» **Exercise brief**
Output as a JSON list of strings every line of the data from its start through the line containing "Returns a table of the", inclusive, with one string per line and blank lines omitted. Leave the pictures out of the answer.

########

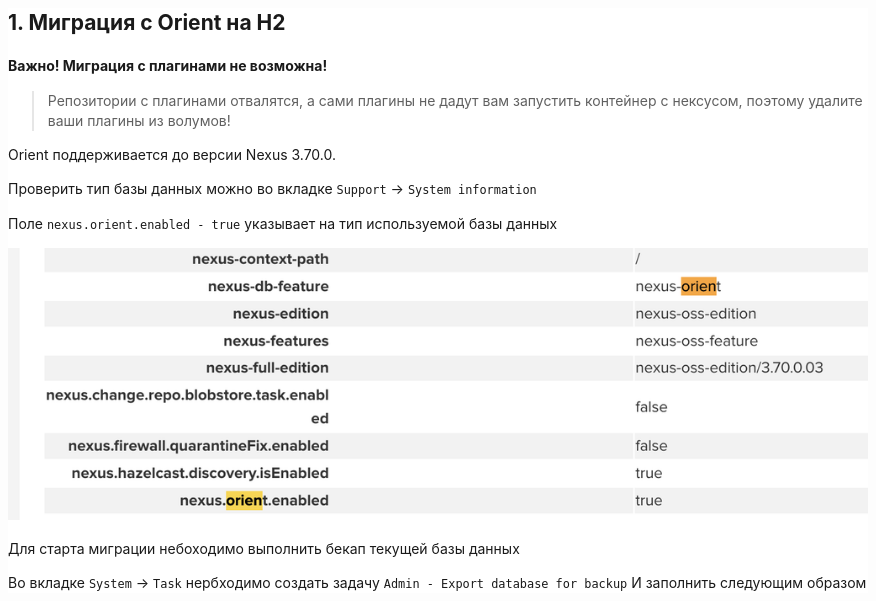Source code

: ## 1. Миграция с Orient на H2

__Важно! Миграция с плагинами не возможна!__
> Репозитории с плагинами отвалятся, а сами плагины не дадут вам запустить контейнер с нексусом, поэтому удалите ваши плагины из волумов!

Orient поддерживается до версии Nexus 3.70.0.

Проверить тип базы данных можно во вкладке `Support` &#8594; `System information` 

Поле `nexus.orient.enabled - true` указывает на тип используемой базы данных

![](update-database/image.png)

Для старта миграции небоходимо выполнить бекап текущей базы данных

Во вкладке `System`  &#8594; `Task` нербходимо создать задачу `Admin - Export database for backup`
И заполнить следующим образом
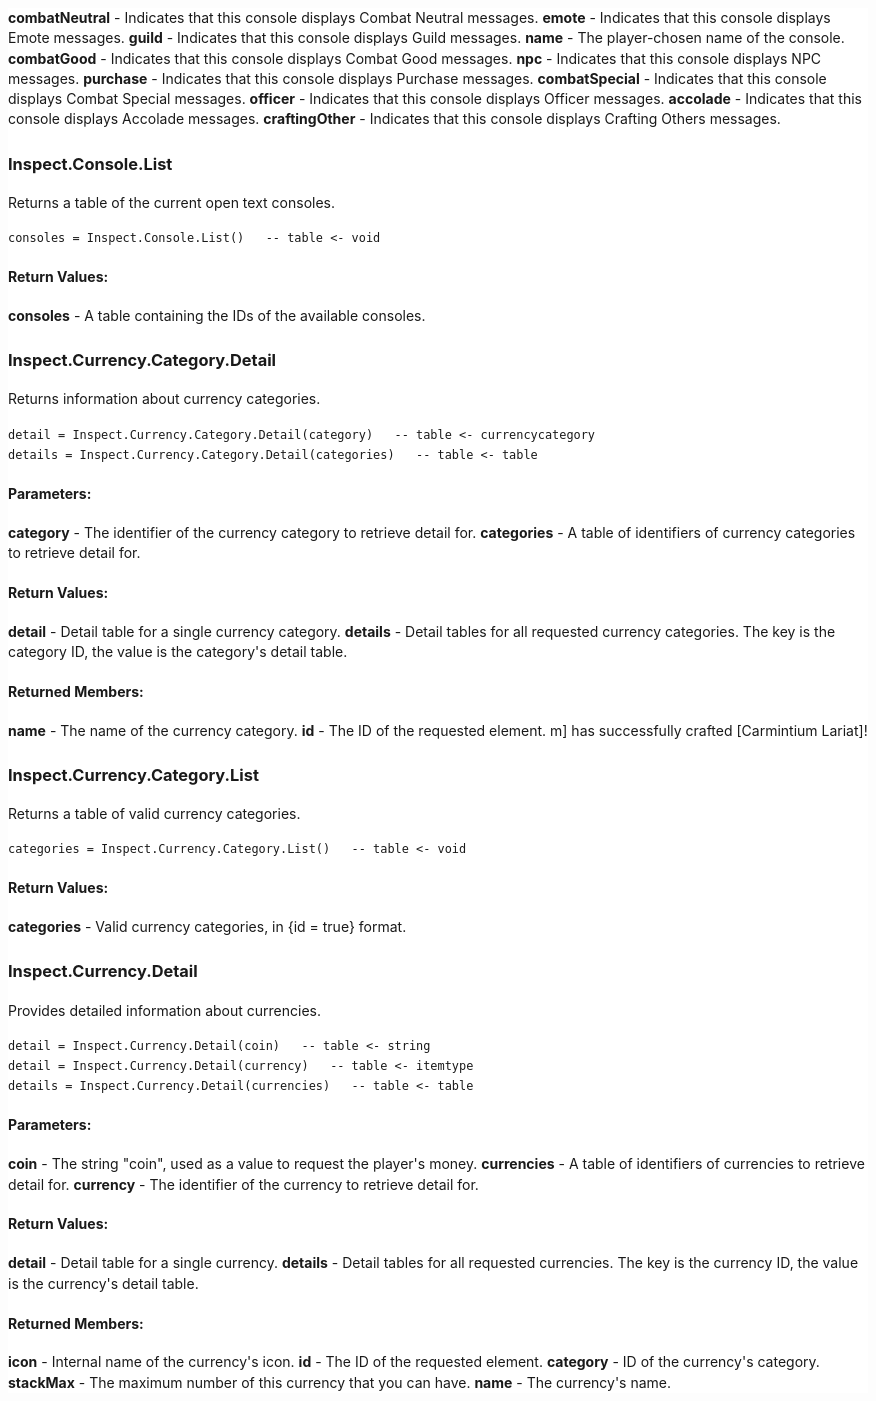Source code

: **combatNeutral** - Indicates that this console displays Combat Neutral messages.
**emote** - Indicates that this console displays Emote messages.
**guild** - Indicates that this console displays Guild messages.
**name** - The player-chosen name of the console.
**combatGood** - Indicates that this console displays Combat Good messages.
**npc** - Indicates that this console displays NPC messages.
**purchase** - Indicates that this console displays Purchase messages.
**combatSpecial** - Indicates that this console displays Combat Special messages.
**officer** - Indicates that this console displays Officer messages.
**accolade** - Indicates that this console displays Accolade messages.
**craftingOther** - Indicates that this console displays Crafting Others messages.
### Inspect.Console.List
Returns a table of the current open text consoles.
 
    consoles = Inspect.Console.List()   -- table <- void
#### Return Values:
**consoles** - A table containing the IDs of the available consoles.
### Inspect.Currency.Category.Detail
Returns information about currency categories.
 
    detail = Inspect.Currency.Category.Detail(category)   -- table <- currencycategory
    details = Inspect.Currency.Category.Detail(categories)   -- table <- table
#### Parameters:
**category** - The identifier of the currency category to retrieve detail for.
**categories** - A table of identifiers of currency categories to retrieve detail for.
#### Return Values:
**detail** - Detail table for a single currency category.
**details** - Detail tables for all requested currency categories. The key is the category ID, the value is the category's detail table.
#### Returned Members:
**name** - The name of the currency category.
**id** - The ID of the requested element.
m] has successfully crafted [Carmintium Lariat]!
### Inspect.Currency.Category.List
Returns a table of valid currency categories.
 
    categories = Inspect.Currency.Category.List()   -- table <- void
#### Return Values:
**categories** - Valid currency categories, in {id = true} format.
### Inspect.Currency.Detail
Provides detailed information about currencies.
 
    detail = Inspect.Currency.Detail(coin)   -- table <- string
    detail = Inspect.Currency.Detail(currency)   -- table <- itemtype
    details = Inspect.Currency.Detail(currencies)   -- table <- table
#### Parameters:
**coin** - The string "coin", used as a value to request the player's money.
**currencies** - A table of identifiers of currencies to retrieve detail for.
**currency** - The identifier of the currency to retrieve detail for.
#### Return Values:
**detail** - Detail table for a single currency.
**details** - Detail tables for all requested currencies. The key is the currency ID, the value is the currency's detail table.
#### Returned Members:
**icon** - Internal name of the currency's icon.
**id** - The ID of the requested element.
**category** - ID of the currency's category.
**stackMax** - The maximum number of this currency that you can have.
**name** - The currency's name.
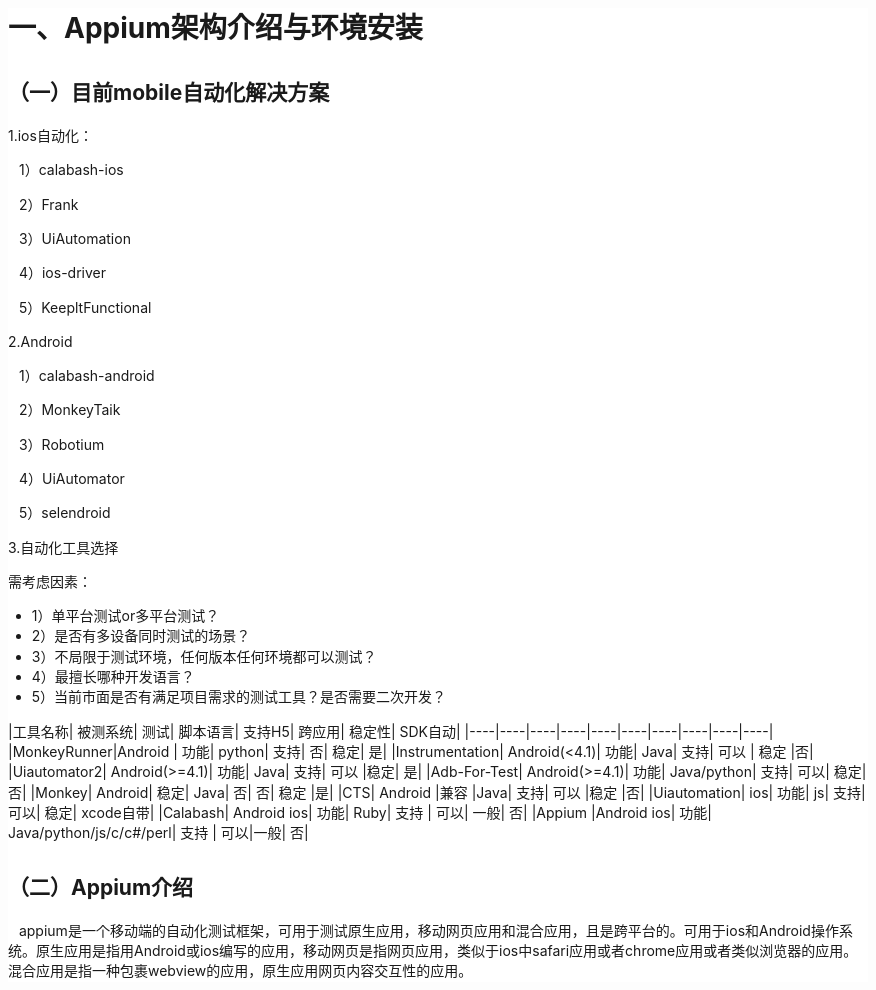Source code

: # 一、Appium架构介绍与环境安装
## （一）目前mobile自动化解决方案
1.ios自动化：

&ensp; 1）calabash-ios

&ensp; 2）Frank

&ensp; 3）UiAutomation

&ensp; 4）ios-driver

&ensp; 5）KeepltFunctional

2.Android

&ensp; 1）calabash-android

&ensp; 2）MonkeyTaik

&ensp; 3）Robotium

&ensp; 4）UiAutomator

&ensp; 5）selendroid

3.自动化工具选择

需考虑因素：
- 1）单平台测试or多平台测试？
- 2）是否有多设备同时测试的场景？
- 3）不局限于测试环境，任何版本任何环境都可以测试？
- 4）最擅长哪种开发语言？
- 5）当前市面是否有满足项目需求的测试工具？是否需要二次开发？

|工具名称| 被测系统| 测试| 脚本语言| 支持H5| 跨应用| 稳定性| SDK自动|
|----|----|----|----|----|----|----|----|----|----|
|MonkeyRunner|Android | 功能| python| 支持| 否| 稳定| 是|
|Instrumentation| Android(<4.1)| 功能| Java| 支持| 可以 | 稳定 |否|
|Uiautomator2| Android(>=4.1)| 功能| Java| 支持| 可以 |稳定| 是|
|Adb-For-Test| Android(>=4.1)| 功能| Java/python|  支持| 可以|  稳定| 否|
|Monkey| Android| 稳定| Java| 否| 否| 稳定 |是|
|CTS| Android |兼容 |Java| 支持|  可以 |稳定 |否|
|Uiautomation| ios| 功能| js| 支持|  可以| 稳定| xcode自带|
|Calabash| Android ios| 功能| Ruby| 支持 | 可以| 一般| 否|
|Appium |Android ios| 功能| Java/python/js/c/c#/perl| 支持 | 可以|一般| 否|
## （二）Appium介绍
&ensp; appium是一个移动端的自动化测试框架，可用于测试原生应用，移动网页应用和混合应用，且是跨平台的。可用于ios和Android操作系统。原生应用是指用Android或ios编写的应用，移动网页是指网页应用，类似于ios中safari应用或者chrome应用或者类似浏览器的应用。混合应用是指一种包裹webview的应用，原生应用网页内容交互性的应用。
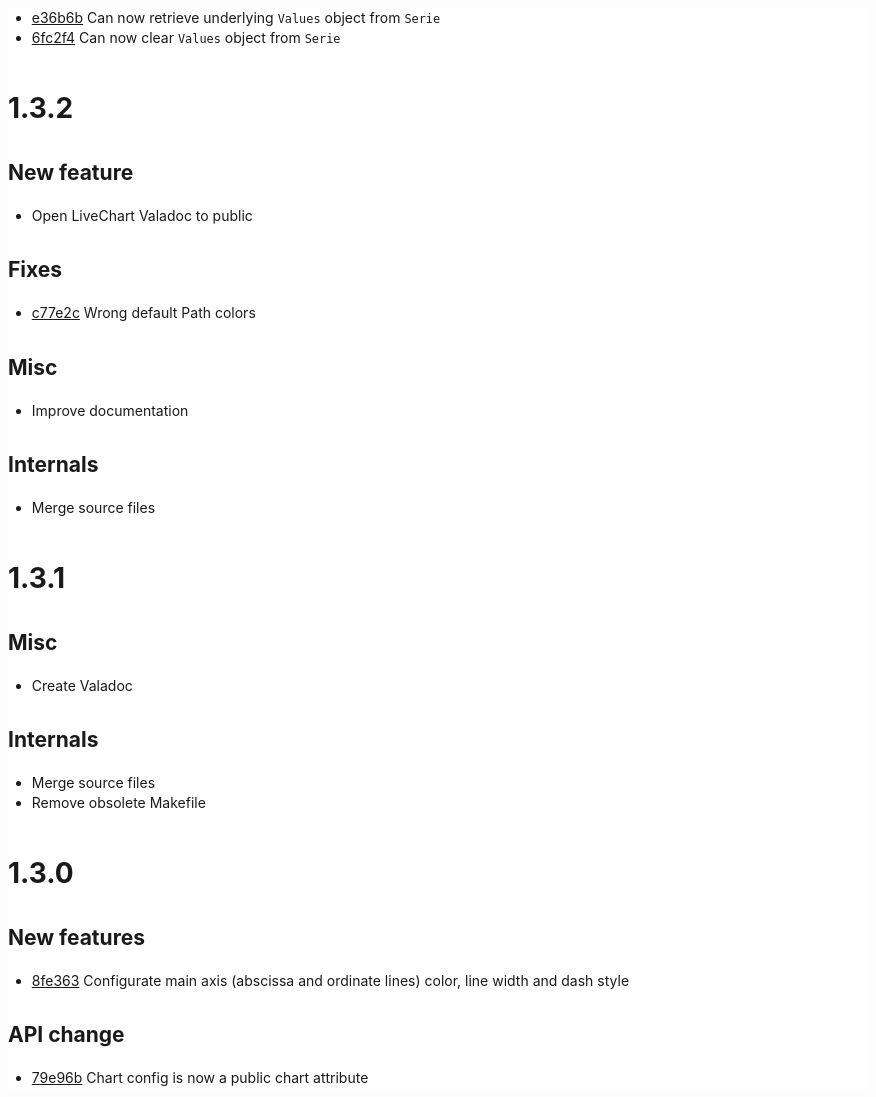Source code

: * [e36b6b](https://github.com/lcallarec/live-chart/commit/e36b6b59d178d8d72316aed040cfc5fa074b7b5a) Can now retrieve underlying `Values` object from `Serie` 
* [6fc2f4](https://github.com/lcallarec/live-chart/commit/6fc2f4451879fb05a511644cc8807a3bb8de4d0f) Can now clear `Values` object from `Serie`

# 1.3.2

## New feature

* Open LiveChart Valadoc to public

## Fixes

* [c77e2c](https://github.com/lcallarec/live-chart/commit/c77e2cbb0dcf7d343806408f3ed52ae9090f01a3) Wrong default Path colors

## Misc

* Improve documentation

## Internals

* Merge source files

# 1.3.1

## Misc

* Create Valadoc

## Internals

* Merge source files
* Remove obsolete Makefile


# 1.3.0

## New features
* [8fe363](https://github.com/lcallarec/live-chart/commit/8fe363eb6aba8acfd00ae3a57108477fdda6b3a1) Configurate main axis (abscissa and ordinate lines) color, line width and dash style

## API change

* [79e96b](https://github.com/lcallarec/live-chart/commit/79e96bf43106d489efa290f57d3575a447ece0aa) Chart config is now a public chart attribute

########

» **Expected output**
[
  "Source code",
  ": ## 1. Миграция с Orient на H2",
  "__Важно! Миграция с плагинами не возможна!__",
  "> Репозитории с плагинами отвалятся, а сами плагины не дадут вам запустить контейнер с нексусом, поэтому удалите ваши плагины из волумов!",
  "Orient поддерживается до версии Nexus 3.70.0.",
  "Проверить тип базы данных можно во вкладке `Support` &#8594; `System information` ",
  "Поле `nexus.orient.enabled - true` указывает на тип используемой базы данных",
  "![](update-database/image.png)",
  "Для старта миграции небоходимо выполнить бекап текущей базы данных",
  "Во вкладке `System`  &#8594; `Task` нербходимо создать задачу `Admin - Export database for backup`",
  "И заполнить следующим образом",
  "Source code",
  ": **combatNeutral** - Indicates that this console displays Combat Neutral messages.",
  "**emote** - Indicates that this console displays Emote messages.",
  "**guild** - Indicates that this console displays Guild messages.",
  "**name** - The player-chosen name of the console.",
  "**combatGood** - Indicates that this console displays Combat Good messages.",
  "**npc** - Indicates that this console displays NPC messages.",
  "**purchase** - Indicates that this console displays Purchase messages.",
  "**combatSpecial** - Indicates that this console displays Combat Special messages.",
  "**officer** - Indicates that this console displays Officer messages.",
  "**accolade** - Indicates that this console displays Accolade messages.",
  "**craftingOther** - Indicates that this console displays Crafting Others messages.",
  "### Inspect.Console.List",
  "Returns a table of the current open text consoles."
]